Остров был небольшой, за полдня я исходил его почти весь, – круглая известняковая чаша с берегами, обнесёнными невысоким барьером из железобетона.
Несколько куполов, разбросанных по пологому склону, образовывали нечто вроде тетраксиса: главный купол располагался в центре, окружённый зарослями марсианской акации (Acacia Martian). Мороморо её называл «ситтах».
Хозяин острова занимался в основном тем, что рисовал на песке неприличные фигурки людей – мужчин с козлиными головами, пронзающих своими великаньими цепеллинами животы большегрудых женщин.
Но главным его делом дневным был сон. Мороморо возлежал в гамаке среди дрожащих ветвей акации, раздувая хищные ноздри и посапывая, как невинный младенец.
Я шёл вдоль береговой кромки, вспоминая странную ночь. Мелкие песчаные волны омывали мои босые ступни, море было мелким, как небо, и вдали, у самого горизонта, темнели редкие камешки островов.
Безумство прошедшей ночи – было ли это на самом деле или всему причиной порошок из корня ибога, который Мо-Мо добавлял в табак, этого я не знал.
Сладкая ломота в пахах, скорее, говорила за первое.
Мороморо, когда я его спросил, лишь таинственно шевельнул плечами и заблеял приторным тенорком песенку про златокудрую вульву.
Следующий за Солнцем лежал в дрейфе недалеко от острова; я принял его мыслесигнал, и на сердце сделалось легче. Рыбы-фау по-прежнему ходили кругами, не приближаясь к берегу, – на мелководье они не жили.
Справа, за двугорбым холмом, серебрилась верхушка купола, я повернул туда.

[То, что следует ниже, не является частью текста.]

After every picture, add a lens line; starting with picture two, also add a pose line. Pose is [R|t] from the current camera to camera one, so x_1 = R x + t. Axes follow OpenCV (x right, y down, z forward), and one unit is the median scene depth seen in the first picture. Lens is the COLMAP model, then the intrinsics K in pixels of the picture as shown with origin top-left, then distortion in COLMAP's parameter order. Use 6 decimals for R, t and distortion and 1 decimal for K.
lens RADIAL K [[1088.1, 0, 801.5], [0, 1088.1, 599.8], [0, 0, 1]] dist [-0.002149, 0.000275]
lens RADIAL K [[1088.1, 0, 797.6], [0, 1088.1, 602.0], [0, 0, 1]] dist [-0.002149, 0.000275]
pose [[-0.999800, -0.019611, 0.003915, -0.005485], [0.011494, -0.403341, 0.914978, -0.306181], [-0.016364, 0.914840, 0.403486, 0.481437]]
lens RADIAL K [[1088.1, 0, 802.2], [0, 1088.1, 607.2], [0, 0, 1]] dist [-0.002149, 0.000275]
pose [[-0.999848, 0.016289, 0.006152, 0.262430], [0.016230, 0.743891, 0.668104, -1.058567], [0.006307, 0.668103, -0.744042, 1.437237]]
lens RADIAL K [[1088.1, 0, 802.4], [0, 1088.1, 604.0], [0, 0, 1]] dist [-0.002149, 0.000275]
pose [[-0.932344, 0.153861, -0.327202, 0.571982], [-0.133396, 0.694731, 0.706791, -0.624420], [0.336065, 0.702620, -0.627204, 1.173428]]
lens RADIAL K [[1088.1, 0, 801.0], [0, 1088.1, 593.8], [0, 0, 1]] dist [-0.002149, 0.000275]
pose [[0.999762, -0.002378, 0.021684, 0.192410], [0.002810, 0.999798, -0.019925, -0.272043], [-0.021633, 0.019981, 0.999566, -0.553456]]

Купол был очень древний, пневматика дверей не работала, по пластику разбегались трещины и ниточки лишайника-камнееда.
Прежде чем заглянуть внутрь, я обошёл купол по кругу; с северной стороны стена была в рыжих подпалинах и в пятнах эпоксидной смолы.
Выше, на обгорелом пластике, намалёванная психоделической краской, переливалась литера «тау», перечёркнутая жирным крестом. Под ней в кривоватом круге я увидел изображение женщины.
Картинка была полустёртой, рисовали, видно, давно, но стоило мне вглядеться, как сердце пронзила молния.